PejuangKantoran.com - Rangkaian acara BRI UMKM EXPO(RT) 2025 yang berlangsung mulai 30 Januari lalu akhirnya berakhir pada 2 Februari 2025. Acara yang digelar di ICE BSD City tersebut menghadirkan 1.000 UMKM binaan yang siap bersaing di pasar internasional.
Lebih dari 63.000 pengunjung memadati acara selama empat hari penyelenggaraannya, dan mencatat sejumlah pencapaian penting.
Transaksi tercatat sebesar Rp38,9 miliar, dan kontrak ekspor berhasil direalisasikan dengan commitment deal mencapai USD 90,6 juta atau sekitar Rp1,5 triliun.
Hal tersebut disampaikan oleh Direktur Utama BRI Sunarso dalam closing ceremony BRI UMKM EXPO(RT) yang mengusung tema “Broadening MSME’s Global Outreach”.
Jumlah pengunjung yang terus meningkat menunjukkan bahwa pameran ini berhasil menarik minat masyarakat untuk mengenal lebih jauh produk unggulan Tanah Air.
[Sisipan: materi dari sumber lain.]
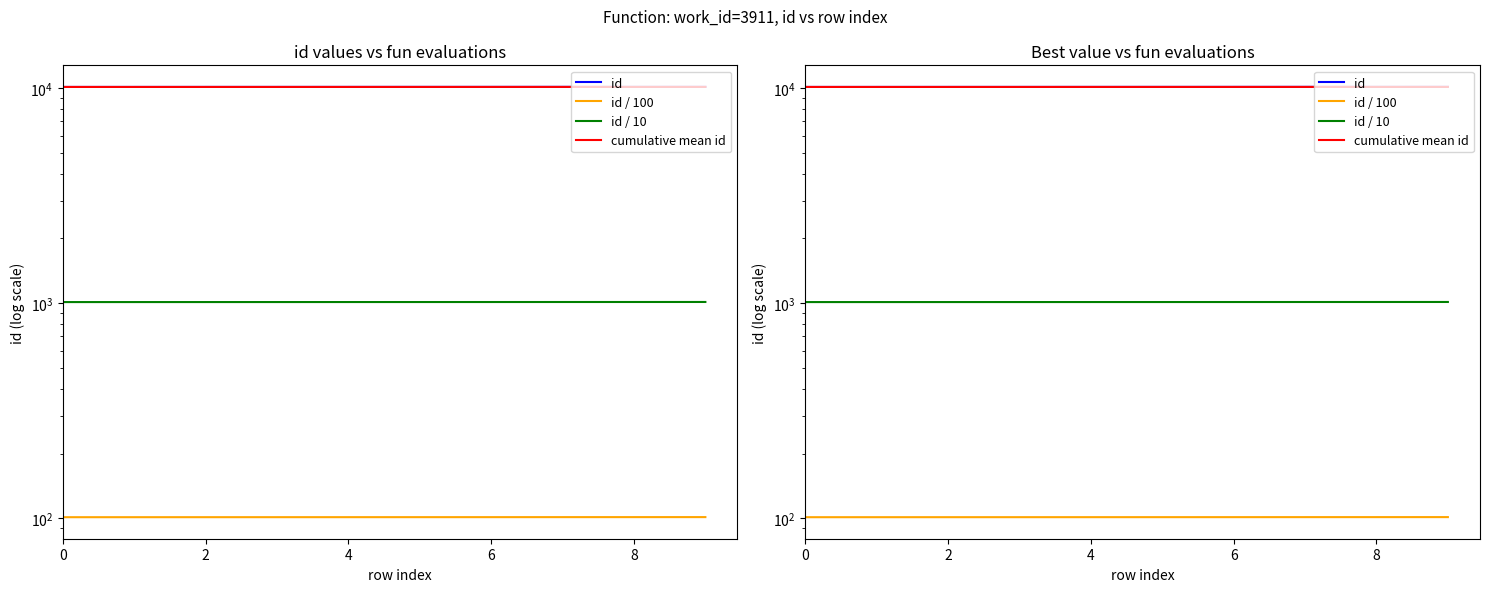

Which series has the widest spread of values?

id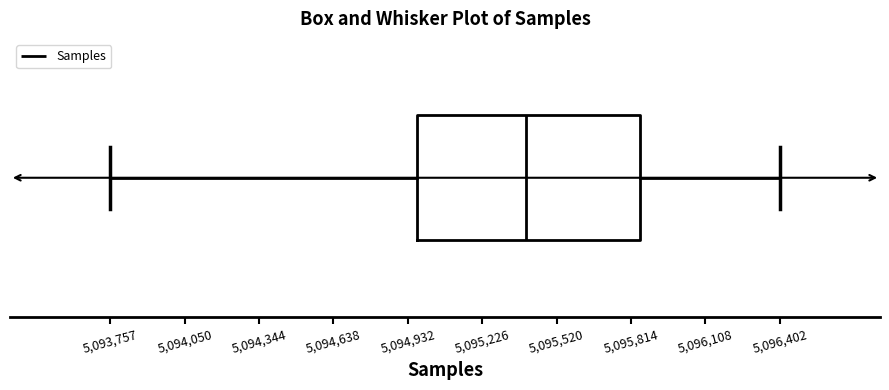

Where does the median line of the box sit on the x-axis? The values are not printed on the chart, so give them approximately, as read against the axis.

5095400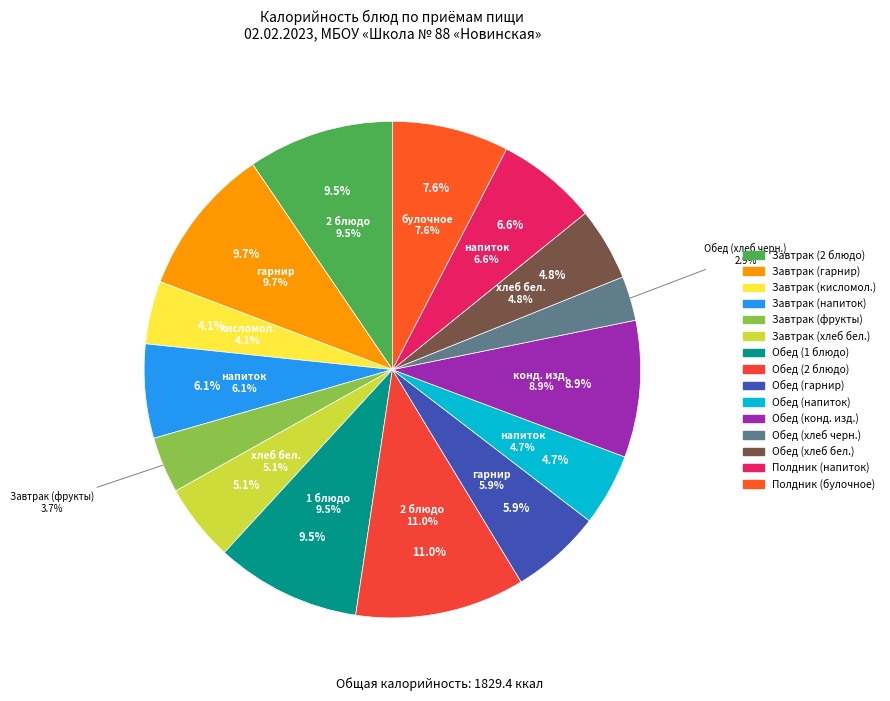

What percentage is the Завтрак (2 блюдо) slice, to the nearest percent?

10%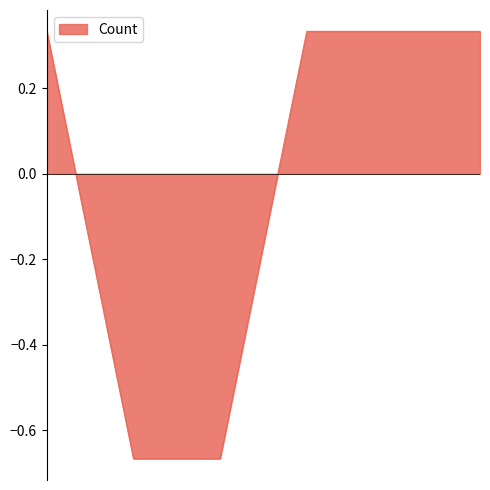

True or false: the data has more than 1 interior local peaks.

False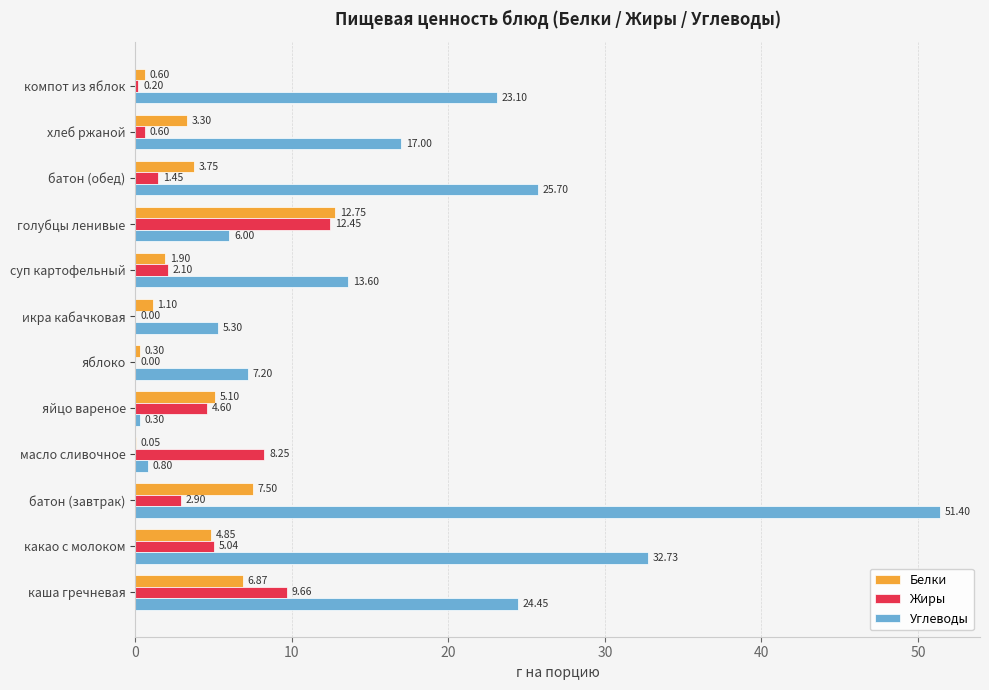

At which label does Углеводы reach its peak?

батон (завтрак)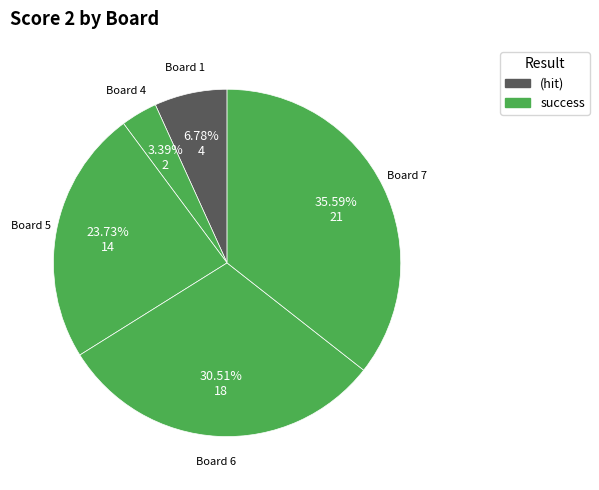

Count the number of slices in the pie.

5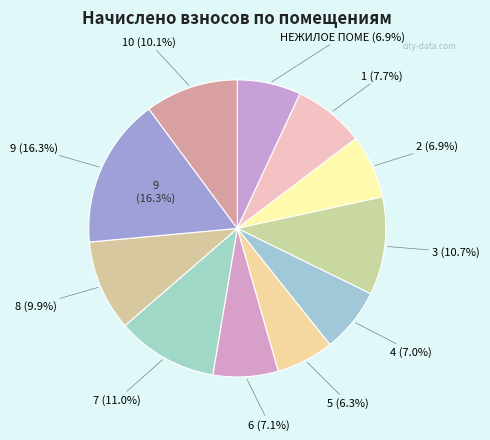

What is the change in value from 1 to 3?

+528.2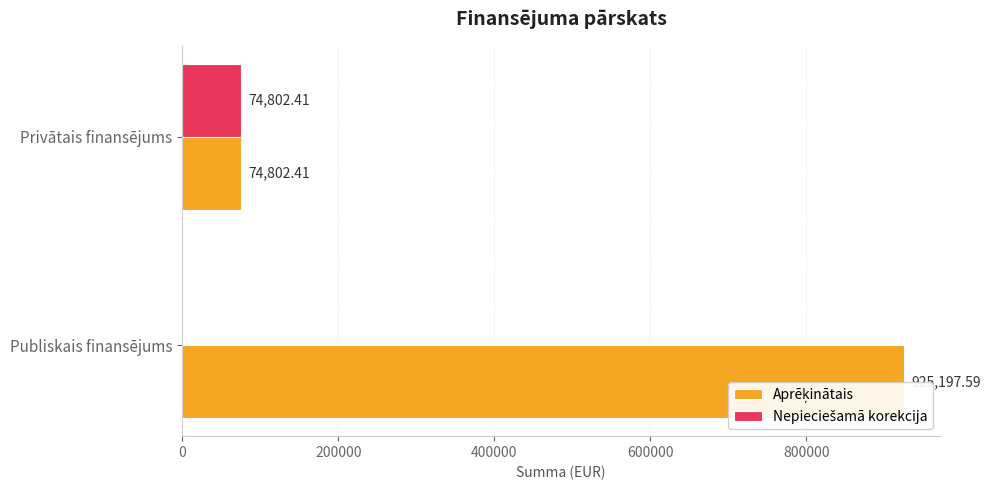

What is the sum of all Aprēķinātais values?

1000000.0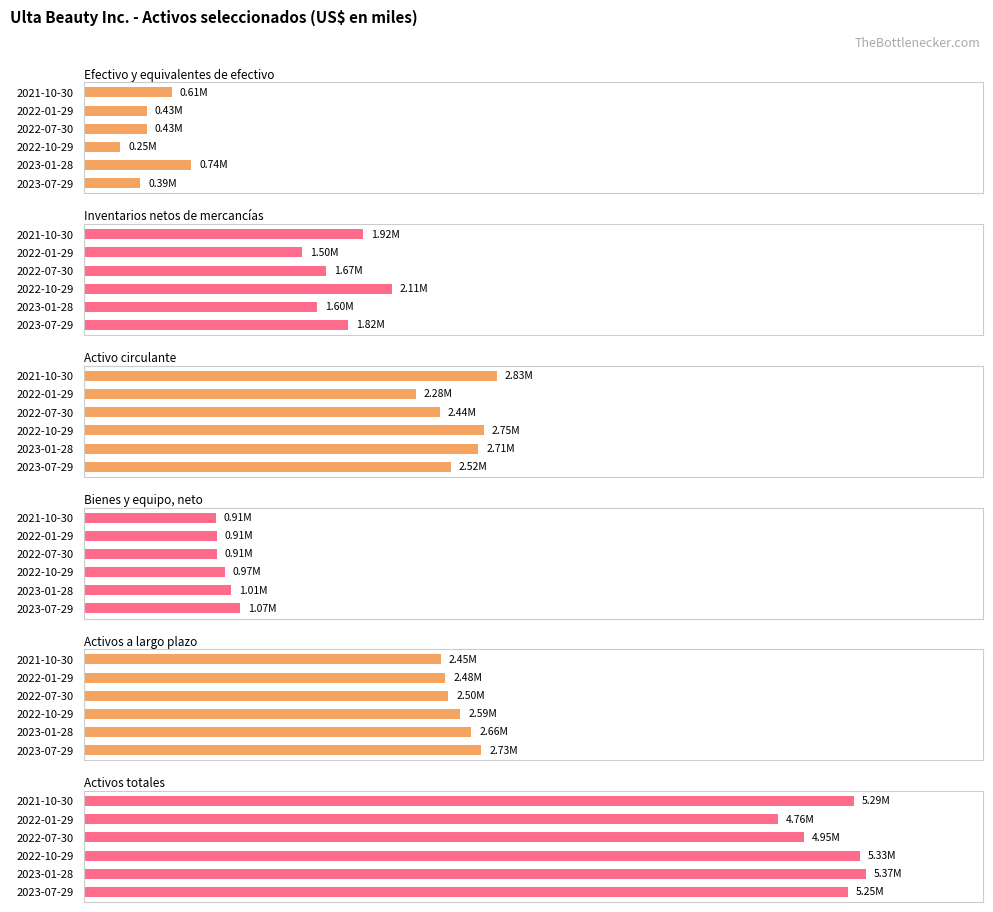

How many bars are there in total?

36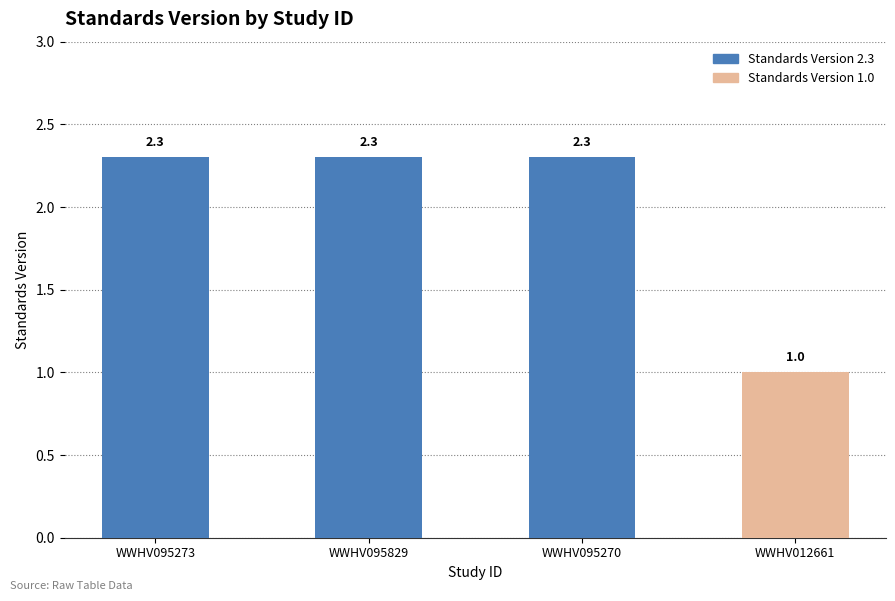

True or false: the data shows 1.0 at WWHV012661.

True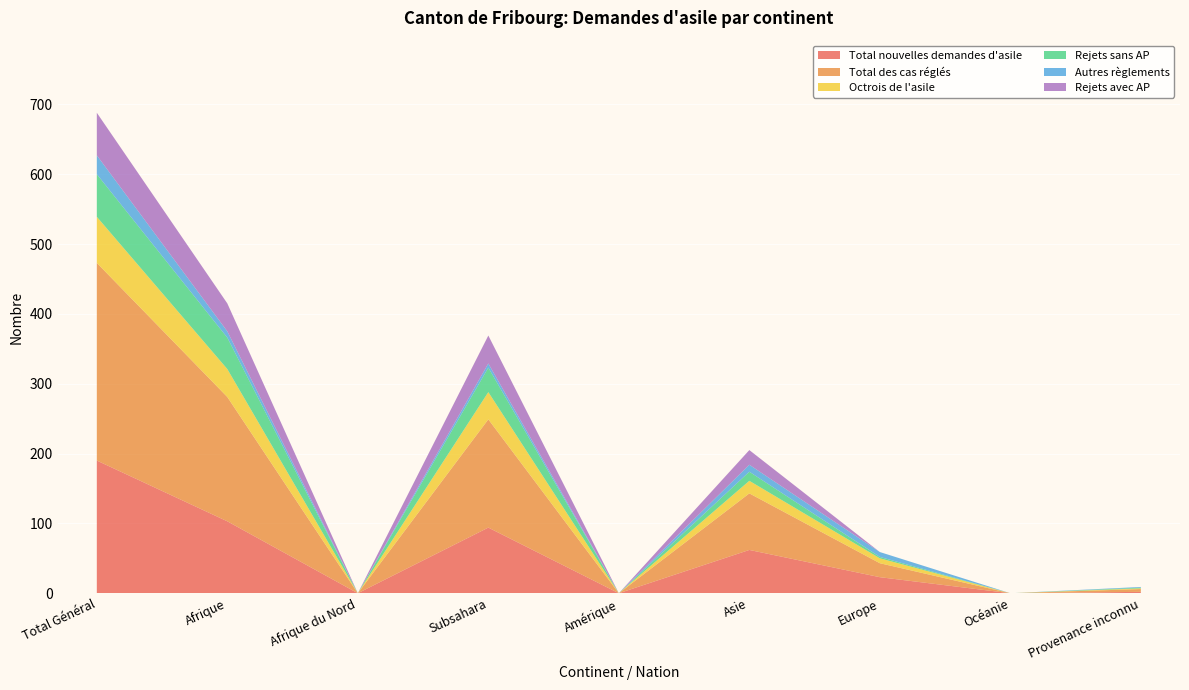

Reading left to right, what are all the values shown in this chart?

Total nouvelles demandes d'asile: 190	103	0	94	0	62	23	0	2
Total des cas réglés: 283	178	0	155	0	81	20	0	4
Octrois de l'asile: 66	40	0	39	0	18	7	0	1
Rejets sans AP: 61	45	0	35	0	13	2	0	1
Autres règlements: 27	9	0	6	0	10	7	0	1
Rejets avec AP: 61	40	0	40	0	21	0	0	0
“Hingga kegiatan closing ceremony, total jumlah pengunjung yang menghadiri expo mencapai lebih dari 63.000 pengunjung (angka ini masih dapat meningkat hingga expo ditutup pada malam hari).
“Pencapaian tersebut melampaui target sebanyak 50.000 pengunjung dalam empat hari,” jelas Sunarso.
Sementara itu, dari sisi total transaksi hingga 1 Februari 2025 (tiga hari pelaksanaan) telah mencapai Rp38,9 miliar, melampaui target Rp38 miliar selama empat hari pelaksanaan.
Transaksi ini mencakup pembelian langsung di lokasi melalui EDC dan QRIS, serta transaksi online yang dilakukan melalui e-commerce yang telah bekerja sama dengan BRI.
Closing ceremony BRI UMKM EXPO(RT) 2025 juga dihadiri oleh Wakil Direktur Utama BRI Catur Budi Harto, jajaran Direksi BRI, serta sejumlah buyers internasional dan perwakilan UMKM.
Kontrak ekspor secara rutin
Capaian tersebut mendorong BRI untuk terus berkomitmen mendukung UMKM Indonesia agar mampu bersaing di pasar internasional dengan memberikan akses pasar melalui kegiatan kontrak ekspor yang telah dilaksanakan.
“Tahun ini kami menargetkan commitment deal senilai USD 89,4 juta dengan realisasi sebesar USD 90,6 juta. Dan pelaksanaan kontrak ekspor ini akan terus berlanjut selama 2025," ujarnya.